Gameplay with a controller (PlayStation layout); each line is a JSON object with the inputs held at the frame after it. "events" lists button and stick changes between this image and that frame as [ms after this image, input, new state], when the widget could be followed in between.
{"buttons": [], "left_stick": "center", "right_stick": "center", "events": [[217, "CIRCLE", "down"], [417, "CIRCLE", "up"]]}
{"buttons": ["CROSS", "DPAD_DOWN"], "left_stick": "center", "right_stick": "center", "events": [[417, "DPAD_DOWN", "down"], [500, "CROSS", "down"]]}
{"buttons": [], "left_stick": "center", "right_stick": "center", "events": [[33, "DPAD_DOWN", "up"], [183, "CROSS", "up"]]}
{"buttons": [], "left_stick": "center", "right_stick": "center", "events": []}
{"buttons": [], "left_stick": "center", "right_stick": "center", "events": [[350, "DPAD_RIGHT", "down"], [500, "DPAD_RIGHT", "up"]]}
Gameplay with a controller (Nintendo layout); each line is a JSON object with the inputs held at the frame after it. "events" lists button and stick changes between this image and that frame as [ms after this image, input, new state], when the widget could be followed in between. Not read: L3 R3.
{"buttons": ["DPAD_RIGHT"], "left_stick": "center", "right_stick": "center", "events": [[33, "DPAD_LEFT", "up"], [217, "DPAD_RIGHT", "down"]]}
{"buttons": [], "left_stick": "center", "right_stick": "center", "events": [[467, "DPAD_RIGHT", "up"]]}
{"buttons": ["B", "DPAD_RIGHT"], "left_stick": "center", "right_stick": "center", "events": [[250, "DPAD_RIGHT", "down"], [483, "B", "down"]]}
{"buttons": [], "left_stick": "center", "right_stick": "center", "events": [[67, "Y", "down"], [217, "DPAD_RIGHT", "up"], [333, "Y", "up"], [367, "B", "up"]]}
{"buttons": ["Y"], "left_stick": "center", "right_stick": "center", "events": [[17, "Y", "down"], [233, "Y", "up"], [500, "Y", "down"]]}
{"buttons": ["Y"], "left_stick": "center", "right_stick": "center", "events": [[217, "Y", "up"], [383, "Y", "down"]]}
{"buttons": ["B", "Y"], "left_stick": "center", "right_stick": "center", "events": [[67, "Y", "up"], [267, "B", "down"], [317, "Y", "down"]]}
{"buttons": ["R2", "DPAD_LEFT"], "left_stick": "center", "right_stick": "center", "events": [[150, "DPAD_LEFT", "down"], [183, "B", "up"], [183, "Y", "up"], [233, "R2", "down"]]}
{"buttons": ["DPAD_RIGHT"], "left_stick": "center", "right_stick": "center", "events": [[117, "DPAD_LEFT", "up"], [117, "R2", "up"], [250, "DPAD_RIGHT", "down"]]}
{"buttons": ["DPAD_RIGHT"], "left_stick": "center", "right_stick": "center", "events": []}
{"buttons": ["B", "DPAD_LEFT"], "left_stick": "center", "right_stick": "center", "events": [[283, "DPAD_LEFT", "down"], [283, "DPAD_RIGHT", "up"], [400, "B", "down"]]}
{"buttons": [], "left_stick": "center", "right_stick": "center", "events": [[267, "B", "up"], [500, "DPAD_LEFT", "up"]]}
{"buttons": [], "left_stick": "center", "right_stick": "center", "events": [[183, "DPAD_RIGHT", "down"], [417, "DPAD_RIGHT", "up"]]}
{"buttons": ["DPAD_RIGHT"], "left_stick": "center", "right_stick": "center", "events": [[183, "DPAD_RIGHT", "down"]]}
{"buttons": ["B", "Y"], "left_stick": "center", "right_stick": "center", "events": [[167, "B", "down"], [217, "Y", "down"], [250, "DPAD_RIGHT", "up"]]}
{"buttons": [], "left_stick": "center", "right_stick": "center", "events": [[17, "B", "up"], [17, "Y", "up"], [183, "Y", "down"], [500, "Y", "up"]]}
########
→ Work to be completed:
Retype every entry without changing anything.

→ Task result:
Gameplay with a controller (PlayStation layout); each line is a JSON object with the inputs held at the frame after it. "events" lists button and stick changes between this image and that frame as [ms after this image, input, new state], when the widget could be followed in between.
{"buttons": [], "left_stick": "center", "right_stick": "center", "events": [[217, "CIRCLE", "down"], [417, "CIRCLE", "up"]]}
{"buttons": ["CROSS", "DPAD_DOWN"], "left_stick": "center", "right_stick": "center", "events": [[417, "DPAD_DOWN", "down"], [500, "CROSS", "down"]]}
{"buttons": [], "left_stick": "center", "right_stick": "center", "events": [[33, "DPAD_DOWN", "up"], [183, "CROSS", "up"]]}
{"buttons": [], "left_stick": "center", "right_stick": "center", "events": []}
{"buttons": [], "left_stick": "center", "right_stick": "center", "events": [[350, "DPAD_RIGHT", "down"], [500, "DPAD_RIGHT", "up"]]}
Gameplay with a controller (Nintendo layout); each line is a JSON object with the inputs held at the frame after it. "events" lists button and stick changes between this image and that frame as [ms after this image, input, new state], when the widget could be followed in between. Not read: L3 R3.
{"buttons": ["DPAD_RIGHT"], "left_stick": "center", "right_stick": "center", "events": [[33, "DPAD_LEFT", "up"], [217, "DPAD_RIGHT", "down"]]}
{"buttons": [], "left_stick": "center", "right_stick": "center", "events": [[467, "DPAD_RIGHT", "up"]]}
{"buttons": ["B", "DPAD_RIGHT"], "left_stick": "center", "right_stick": "center", "events": [[250, "DPAD_RIGHT", "down"], [483, "B", "down"]]}
{"buttons": [], "left_stick": "center", "right_stick": "center", "events": [[67, "Y", "down"], [217, "DPAD_RIGHT", "up"], [333, "Y", "up"], [367, "B", "up"]]}
{"buttons": ["Y"], "left_stick": "center", "right_stick": "center", "events": [[17, "Y", "down"], [233, "Y", "up"], [500, "Y", "down"]]}
{"buttons": ["Y"], "left_stick": "center", "right_stick": "center", "events": [[217, "Y", "up"], [383, "Y", "down"]]}
{"buttons": ["B", "Y"], "left_stick": "center", "right_stick": "center", "events": [[67, "Y", "up"], [267, "B", "down"], [317, "Y", "down"]]}
{"buttons": ["R2", "DPAD_LEFT"], "left_stick": "center", "right_stick": "center", "events": [[150, "DPAD_LEFT", "down"], [183, "B", "up"], [183, "Y", "up"], [233, "R2", "down"]]}
{"buttons": ["DPAD_RIGHT"], "left_stick": "center", "right_stick": "center", "events": [[117, "DPAD_LEFT", "up"], [117, "R2", "up"], [250, "DPAD_RIGHT", "down"]]}
{"buttons": ["DPAD_RIGHT"], "left_stick": "center", "right_stick": "center", "events": []}
{"buttons": ["B", "DPAD_LEFT"], "left_stick": "center", "right_stick": "center", "events": [[283, "DPAD_LEFT", "down"], [283, "DPAD_RIGHT", "up"], [400, "B", "down"]]}
{"buttons": [], "left_stick": "center", "right_stick": "center", "events": [[267, "B", "up"], [500, "DPAD_LEFT", "up"]]}
{"buttons": [], "left_stick": "center", "right_stick": "center", "events": [[183, "DPAD_RIGHT", "down"], [417, "DPAD_RIGHT", "up"]]}
{"buttons": ["DPAD_RIGHT"], "left_stick": "center", "right_stick": "center", "events": [[183, "DPAD_RIGHT", "down"]]}
{"buttons": ["B", "Y"], "left_stick": "center", "right_stick": "center", "events": [[167, "B", "down"], [217, "Y", "down"], [250, "DPAD_RIGHT", "up"]]}
{"buttons": [], "left_stick": "center", "right_stick": "center", "events": [[17, "B", "up"], [17, "Y", "up"], [183, "Y", "down"], [500, "Y", "up"]]}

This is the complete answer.